Task directions:
Copy the lines below, beginning with the one that contains "39: (230, 161)" and continuing through the final line, exactly as written and with no other lines.

Records for this task:
*** Block opens ***

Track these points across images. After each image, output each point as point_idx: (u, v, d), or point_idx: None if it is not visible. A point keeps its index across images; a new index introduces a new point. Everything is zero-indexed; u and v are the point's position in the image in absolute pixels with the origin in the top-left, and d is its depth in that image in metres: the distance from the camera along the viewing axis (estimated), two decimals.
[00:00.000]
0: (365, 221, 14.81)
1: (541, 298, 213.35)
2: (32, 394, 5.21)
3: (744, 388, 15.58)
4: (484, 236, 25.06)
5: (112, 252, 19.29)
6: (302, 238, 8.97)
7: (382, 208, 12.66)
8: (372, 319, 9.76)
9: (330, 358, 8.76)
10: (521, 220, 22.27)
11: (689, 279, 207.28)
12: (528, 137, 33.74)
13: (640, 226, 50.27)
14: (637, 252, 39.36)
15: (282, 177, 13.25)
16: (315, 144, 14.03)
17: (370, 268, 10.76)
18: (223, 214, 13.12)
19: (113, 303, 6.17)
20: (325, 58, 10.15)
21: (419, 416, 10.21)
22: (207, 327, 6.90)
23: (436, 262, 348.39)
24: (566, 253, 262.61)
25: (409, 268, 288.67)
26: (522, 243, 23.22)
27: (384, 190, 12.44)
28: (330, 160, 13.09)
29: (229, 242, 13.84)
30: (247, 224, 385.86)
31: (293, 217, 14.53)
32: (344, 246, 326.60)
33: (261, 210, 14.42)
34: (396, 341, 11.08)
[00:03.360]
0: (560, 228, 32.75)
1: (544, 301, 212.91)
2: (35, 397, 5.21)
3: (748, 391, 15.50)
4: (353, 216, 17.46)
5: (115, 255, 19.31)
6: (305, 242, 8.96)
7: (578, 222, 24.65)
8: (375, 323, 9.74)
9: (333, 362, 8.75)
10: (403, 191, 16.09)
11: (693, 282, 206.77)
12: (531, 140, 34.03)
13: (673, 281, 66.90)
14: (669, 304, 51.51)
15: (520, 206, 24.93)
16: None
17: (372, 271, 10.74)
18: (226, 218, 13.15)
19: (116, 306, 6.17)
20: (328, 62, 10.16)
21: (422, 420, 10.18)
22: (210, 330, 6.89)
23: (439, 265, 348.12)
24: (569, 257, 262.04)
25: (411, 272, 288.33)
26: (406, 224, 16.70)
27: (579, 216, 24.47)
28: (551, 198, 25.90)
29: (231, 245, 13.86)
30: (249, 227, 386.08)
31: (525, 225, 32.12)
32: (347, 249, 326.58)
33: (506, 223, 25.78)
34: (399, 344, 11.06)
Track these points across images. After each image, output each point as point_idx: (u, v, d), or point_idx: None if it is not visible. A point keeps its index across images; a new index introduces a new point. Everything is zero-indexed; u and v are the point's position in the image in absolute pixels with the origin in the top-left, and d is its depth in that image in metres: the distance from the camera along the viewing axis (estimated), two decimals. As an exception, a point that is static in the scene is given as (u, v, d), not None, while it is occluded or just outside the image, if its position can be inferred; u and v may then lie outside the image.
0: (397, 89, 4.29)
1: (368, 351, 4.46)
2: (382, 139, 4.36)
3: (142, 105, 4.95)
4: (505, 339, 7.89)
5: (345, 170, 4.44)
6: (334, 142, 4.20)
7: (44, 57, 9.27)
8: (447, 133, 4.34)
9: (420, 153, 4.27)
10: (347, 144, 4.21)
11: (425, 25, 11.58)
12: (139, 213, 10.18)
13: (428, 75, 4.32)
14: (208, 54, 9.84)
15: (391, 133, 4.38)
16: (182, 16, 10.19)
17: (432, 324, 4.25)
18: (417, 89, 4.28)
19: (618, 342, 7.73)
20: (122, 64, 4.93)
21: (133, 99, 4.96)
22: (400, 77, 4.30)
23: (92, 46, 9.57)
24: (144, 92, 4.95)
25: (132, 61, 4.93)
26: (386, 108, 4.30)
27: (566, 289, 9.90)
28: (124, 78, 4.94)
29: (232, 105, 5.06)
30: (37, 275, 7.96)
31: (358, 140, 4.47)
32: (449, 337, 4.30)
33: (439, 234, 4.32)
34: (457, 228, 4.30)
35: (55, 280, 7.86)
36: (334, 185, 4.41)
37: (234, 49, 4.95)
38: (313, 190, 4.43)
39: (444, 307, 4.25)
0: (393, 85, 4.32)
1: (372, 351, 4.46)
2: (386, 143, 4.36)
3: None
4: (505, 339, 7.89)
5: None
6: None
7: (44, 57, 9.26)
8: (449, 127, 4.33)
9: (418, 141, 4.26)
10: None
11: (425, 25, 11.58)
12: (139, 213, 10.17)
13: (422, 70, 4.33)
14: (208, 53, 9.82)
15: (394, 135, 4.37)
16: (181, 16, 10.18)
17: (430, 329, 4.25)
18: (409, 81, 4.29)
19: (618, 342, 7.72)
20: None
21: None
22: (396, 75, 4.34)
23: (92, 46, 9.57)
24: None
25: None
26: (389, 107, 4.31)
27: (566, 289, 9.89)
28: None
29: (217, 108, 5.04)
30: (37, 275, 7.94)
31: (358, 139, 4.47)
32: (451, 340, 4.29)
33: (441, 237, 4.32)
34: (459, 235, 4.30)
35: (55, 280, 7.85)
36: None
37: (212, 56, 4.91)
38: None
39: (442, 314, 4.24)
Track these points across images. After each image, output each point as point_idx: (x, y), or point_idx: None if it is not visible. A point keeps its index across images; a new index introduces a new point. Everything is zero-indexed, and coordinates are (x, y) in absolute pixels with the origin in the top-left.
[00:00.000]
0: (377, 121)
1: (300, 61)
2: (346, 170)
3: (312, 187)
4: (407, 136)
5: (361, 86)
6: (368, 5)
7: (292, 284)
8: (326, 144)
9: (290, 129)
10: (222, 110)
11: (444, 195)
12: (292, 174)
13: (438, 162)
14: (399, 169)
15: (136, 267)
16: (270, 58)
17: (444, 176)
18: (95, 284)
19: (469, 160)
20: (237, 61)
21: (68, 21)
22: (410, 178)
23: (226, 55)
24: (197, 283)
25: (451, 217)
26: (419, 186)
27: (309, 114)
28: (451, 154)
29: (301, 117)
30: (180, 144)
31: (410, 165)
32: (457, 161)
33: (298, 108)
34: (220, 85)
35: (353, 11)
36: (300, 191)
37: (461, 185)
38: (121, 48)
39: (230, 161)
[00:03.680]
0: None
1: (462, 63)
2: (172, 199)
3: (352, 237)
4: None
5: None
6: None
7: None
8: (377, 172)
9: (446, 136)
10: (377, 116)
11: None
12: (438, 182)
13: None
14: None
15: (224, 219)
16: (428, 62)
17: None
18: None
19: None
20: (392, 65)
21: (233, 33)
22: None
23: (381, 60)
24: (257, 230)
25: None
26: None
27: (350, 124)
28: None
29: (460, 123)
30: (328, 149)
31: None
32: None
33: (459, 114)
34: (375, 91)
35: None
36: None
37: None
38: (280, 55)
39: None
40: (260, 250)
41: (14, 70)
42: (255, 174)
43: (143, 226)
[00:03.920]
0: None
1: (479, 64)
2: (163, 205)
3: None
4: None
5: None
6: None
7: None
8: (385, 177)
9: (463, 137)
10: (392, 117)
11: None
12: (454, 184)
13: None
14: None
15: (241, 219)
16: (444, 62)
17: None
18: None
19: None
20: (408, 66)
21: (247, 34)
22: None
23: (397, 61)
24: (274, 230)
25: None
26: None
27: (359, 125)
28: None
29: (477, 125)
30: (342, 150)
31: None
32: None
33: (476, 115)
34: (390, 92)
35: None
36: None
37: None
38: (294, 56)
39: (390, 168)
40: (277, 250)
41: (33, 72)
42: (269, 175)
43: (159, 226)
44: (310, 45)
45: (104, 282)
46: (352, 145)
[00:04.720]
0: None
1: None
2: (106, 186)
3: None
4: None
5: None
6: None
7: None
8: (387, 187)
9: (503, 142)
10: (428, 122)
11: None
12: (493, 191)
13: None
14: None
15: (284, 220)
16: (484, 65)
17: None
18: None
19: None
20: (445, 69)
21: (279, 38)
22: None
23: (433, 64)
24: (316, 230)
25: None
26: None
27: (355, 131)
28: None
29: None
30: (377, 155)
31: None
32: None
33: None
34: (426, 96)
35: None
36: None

*** Block closes ***

Task answer:
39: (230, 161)
[00:03.680]
0: None
1: (462, 63)
2: (172, 199)
3: (352, 237)
4: None
5: None
6: None
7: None
8: (377, 172)
9: (446, 136)
10: (377, 116)
11: None
12: (438, 182)
13: None
14: None
15: (224, 219)
16: (428, 62)
17: None
18: None
19: None
20: (392, 65)
21: (233, 33)
22: None
23: (381, 60)
24: (257, 230)
25: None
26: None
27: (350, 124)
28: None
29: (460, 123)
30: (328, 149)
31: None
32: None
33: (459, 114)
34: (375, 91)
35: None
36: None
37: None
38: (280, 55)
39: None
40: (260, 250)
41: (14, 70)
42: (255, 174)
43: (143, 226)
[00:03.920]
0: None
1: (479, 64)
2: (163, 205)
3: None
4: None
5: None
6: None
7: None
8: (385, 177)
9: (463, 137)
10: (392, 117)
11: None
12: (454, 184)
13: None
14: None
15: (241, 219)
16: (444, 62)
17: None
18: None
19: None
20: (408, 66)
21: (247, 34)
22: None
23: (397, 61)
24: (274, 230)
25: None
26: None
27: (359, 125)
28: None
29: (477, 125)
30: (342, 150)
31: None
32: None
33: (476, 115)
34: (390, 92)
35: None
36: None
37: None
38: (294, 56)
39: (390, 168)
40: (277, 250)
41: (33, 72)
42: (269, 175)
43: (159, 226)
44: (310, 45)
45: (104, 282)
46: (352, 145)
[00:04.720]
0: None
1: None
2: (106, 186)
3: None
4: None
5: None
6: None
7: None
8: (387, 187)
9: (503, 142)
10: (428, 122)
11: None
12: (493, 191)
13: None
14: None
15: (284, 220)
16: (484, 65)
17: None
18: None
19: None
20: (445, 69)
21: (279, 38)
22: None
23: (433, 64)
24: (316, 230)
25: None
26: None
27: (355, 131)
28: None
29: None
30: (377, 155)
31: None
32: None
33: None
34: (426, 96)
35: None
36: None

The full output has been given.